Consegna 1:
Nel testo sul rapporto tra scienza e filosofia, in che modo Hegel chiama la libertà?
Consegna 2:
Trascrivi fedelmente il brano del testo sul rapporto tra scienza e filosofia che inizia con "È con questo" e arriva fino a "concreto e veritativo.".
Consegna 3:
Prosegui il testo sul rapporto tra scienza e filosofia dal punto in cui si interrompe.

Testo di partenza:
☆ ☆ ☆ ☆ ☆

Questa affermazione di due differenti livelli oggettivi del conoscere che si fanno presenti nell'uomo, ossia quello esterno del mondo che è l'oggetto della scienza e quello interno del se stesso, che fa capo all'io, può offrire una risposta di riconciliazione e di pacificazione alla questione posta dallo statuto dell'essere umano nel campo del sapere nell'epoca del predominio della scienza, a meno che, l'ideologia positivista non pretenda di abolire la frontiera fra le scienze della natura e le scienze dell'uomo e di annettere le seconde alle prime.
È con questo spirito che possiamo dirimere un conflitto come è quello della scienza legata alle mutazioni genetiche o all'ereditarietà, che sebbene siano state scoperte dal monaco agostiniano Mendel, dopo Darwin vengono il più delle volte collegate alle teorie evoluzioniste. Nessun limite esterno si può imporre all'ipotesi secondo cui variazioni aleatorie e modificazioni avvenute, si siano fissati e rinforzati nel "corridoio stretto d'evoluzione" al fine di assicurare la sopravvivenza della specie, e quindi anche di quella umana. Finora abbiamo evidenze storiche e forse biologiche, quindi qualcosa che è più di un'ipotesi, per dirla come Giovanni Paolo ii, su cui le scienze sperimentali dovranno fare accertamenti più stringenti con il rigore del metodo galileiano della formula matematica, della riproduzione dell'ipotesi in un esperimento concreto e veritativo.
La filosofia da parte sua - assieme alle scienze sociali aperte alle conoscenze della biologia - non deve intraprendere una battaglia persa in partenza per stabilire i fatti naturali. La filosofia deve interrogarsi su come possa incontrarsi con il punto di vista naturalista partendo dal presupposto che l'essere umano è già un essere parlante e questionante. Essere umano quindi, che si è dato delle risposte che sono indice del suo regno di libertà nei confronti della natura data. Mentre lo scienziato segue l'ordine discendente delle specie e fa apparire l'aspetto aleatorio, contingente e imprevedibile del risultato evolutivo dell'essere umano, il filosofo prende le mosse dall'autointerpretazione della propria situazione intellettuale, morale e spirituale e procede verso l'alto risalendo il corso dell'evoluzione fino alle fonti della vita e dell'essere che l'uomo stesso è. Il punto di partenza può essere ancora la questione originaria, sempre latente con una specie di autoreferenzialità di principio: la legge morale per Kant è quello che fa la differenza, la libertà è quello che Hegel chiama "l'essenza dello spirito".
L'essere umano, scoperto e riconosciuto a se stesso come morale e libero, può legittimamente domandarsi come egli si sia venuto preparando nella natura animale. Lo sguardo è quindi retrospettivo in quanto rimonta la catena delle mutazioni e delle variazioni. Questo sguardo retrospettivo incrocia quello progressivo, discendente il fiume delle "discendenze" dell'essere umano, uomo e donna. I due sguardi si intersecano in un punto: la nascita di un mondo simbolico e spirituale dove la legge morale e la libertà realizzata configurano l'umanità dell'uomo.

☆ ☆ ☆ ☆ ☆

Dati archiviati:
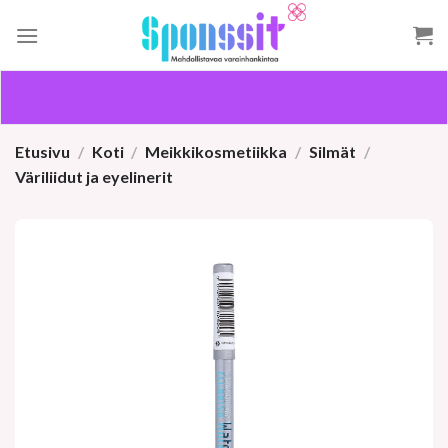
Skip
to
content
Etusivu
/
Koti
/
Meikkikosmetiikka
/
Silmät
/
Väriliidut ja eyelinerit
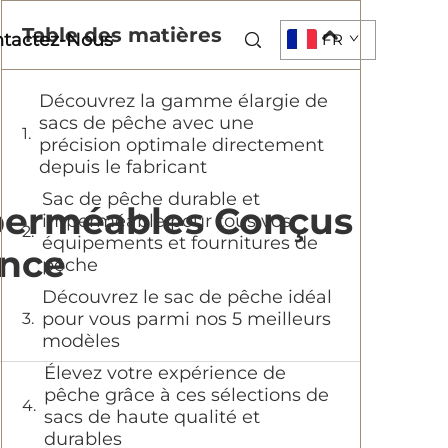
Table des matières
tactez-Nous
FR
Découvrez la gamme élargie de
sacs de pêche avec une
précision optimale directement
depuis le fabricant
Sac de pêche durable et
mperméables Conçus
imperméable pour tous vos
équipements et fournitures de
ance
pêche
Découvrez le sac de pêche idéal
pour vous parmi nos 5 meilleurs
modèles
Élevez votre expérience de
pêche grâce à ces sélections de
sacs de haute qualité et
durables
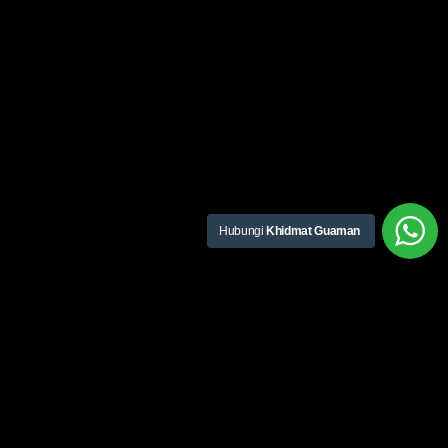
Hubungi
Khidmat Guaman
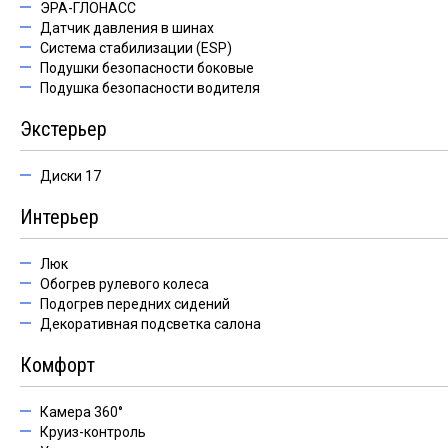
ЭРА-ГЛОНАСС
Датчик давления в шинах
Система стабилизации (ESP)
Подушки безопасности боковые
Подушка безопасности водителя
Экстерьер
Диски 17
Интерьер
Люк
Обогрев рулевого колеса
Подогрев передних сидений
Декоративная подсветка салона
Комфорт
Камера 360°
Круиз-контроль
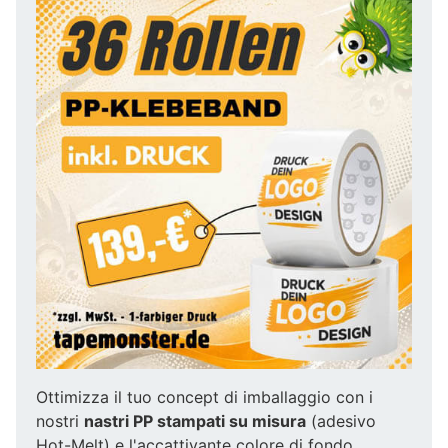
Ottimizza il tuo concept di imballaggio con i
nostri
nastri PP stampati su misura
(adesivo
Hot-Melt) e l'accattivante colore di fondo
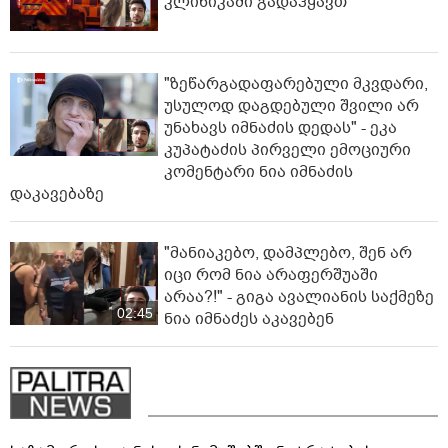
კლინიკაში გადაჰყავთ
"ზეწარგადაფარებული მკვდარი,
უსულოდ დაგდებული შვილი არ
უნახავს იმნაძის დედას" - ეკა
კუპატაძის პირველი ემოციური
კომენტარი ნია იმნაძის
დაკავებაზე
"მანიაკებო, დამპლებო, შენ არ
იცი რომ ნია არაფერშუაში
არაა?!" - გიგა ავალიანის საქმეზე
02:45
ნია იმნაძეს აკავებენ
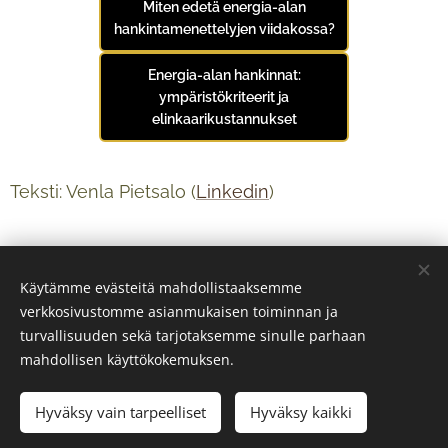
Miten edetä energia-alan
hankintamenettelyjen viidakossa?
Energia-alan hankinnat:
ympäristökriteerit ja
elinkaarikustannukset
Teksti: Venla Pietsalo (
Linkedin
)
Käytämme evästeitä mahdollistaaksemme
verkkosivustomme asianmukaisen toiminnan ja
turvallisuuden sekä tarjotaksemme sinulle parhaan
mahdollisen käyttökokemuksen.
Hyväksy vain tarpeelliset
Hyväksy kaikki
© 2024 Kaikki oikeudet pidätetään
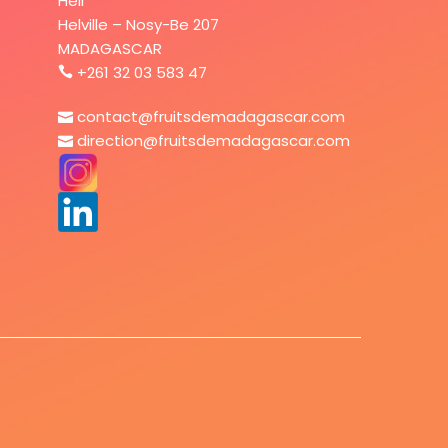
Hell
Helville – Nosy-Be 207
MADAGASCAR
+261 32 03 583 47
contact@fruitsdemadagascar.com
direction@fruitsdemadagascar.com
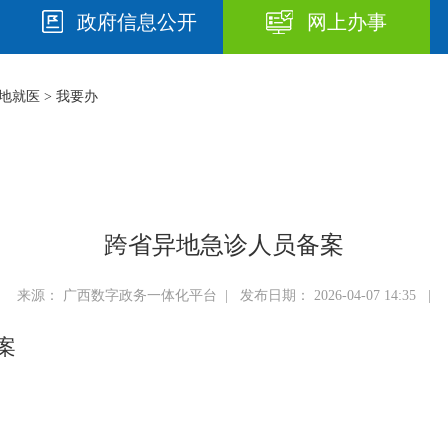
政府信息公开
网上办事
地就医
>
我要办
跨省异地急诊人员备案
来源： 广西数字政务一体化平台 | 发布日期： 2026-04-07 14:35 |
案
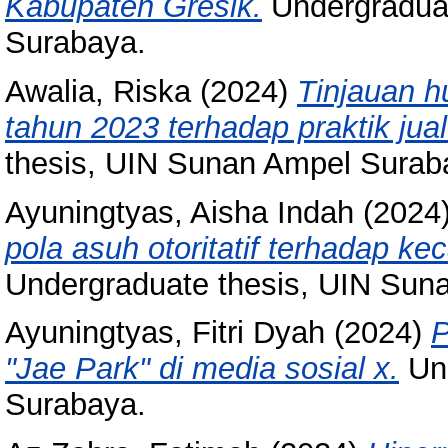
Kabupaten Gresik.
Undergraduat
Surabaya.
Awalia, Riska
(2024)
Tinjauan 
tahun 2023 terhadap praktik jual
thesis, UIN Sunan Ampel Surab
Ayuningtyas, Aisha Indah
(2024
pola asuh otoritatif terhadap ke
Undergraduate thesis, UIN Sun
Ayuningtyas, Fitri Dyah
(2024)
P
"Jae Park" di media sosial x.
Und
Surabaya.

☆ ☆ ☆ ☆ ☆

Esito dell'esercizio 1:
La chiama "l'essenza dello spirito".

Esito dell'esercizio 2:
È con questo spirito che possiamo dirimere un conflitto come è quello della scienza legata alle mutazioni genetiche o all'ereditarietà, che sebbene siano state scoperte dal monaco agostiniano Mendel, dopo Darwin vengono il più delle volte collegate alle teorie evoluzioniste. Nessun limite esterno si può imporre all'ipotesi secondo cui variazioni aleatorie e modificazioni avvenute, si siano fissati e rinforzati nel "corridoio stretto d'evoluzione" al fine di assicurare la sopravvivenza della specie, e quindi anche di quella umana. Finora abbiamo evidenze storiche e forse biologiche, quindi qualcosa che è più di un'ipotesi, per dirla come Giovanni Paolo ii, su cui le scienze sperimentali dovranno fare accertamenti più stringenti con il rigore del metodo galileiano della formula matematica, della riproduzione dell'ipotesi in un esperimento concreto e veritativo.

Esito dell'esercizio 3:
La confusione da evitare risiede nei due sensi che è possibile assegnare al termine origine, quello della derivazione genetica o orizzontale e quello invece della fondazione ontologica o verticale. L'uno fa riferimento all'origine della specie nella successione nello spazio e tempo a partire da un dato già originato, l'altro invece si pone domande sull'apparire dell'essere partecipato a partire dall'Essere per essenza. Si tratta qui della prima origine dell'ente che è il "passaggio" dell'ente dal nulla all'essere, che non è propriamente un passaggio quanto piuttosto l'origine primaria dell'ente che emerge sul nulla grazie all'atto di essere partecipato: Ex hoc quod aliquid est ens per participationem, sequitur quod sit causatum ab alio, ossia, da ciò che una cosa è ente per partecipazione ne segue che sia causata da altro. Di qui la formula completa della creazione come partecipazione (passiva nella creatura e attiva in Dio): Necesse est dicere omne ens, quod quocumque modo est, a Deo esse, ossia, "È necessario affermare che ogni cosa, che in qualsiasi modo è, viene da Dio". L'essenziale in questa "origine" verticale è il decentramento analogico verso il profondo, ossia, verso il se stesso di ciascuno, e il ri-centramento analogico verso l'alto, ossia verso Dio. Afferma questo anche l'ultimo Tommaso: Deus est et tu: sed tuum esse est participatum, suum vero essentiale, ossia, "Dio è e tu: ma il tuo essere è per partecipazione, il Suo per essenza".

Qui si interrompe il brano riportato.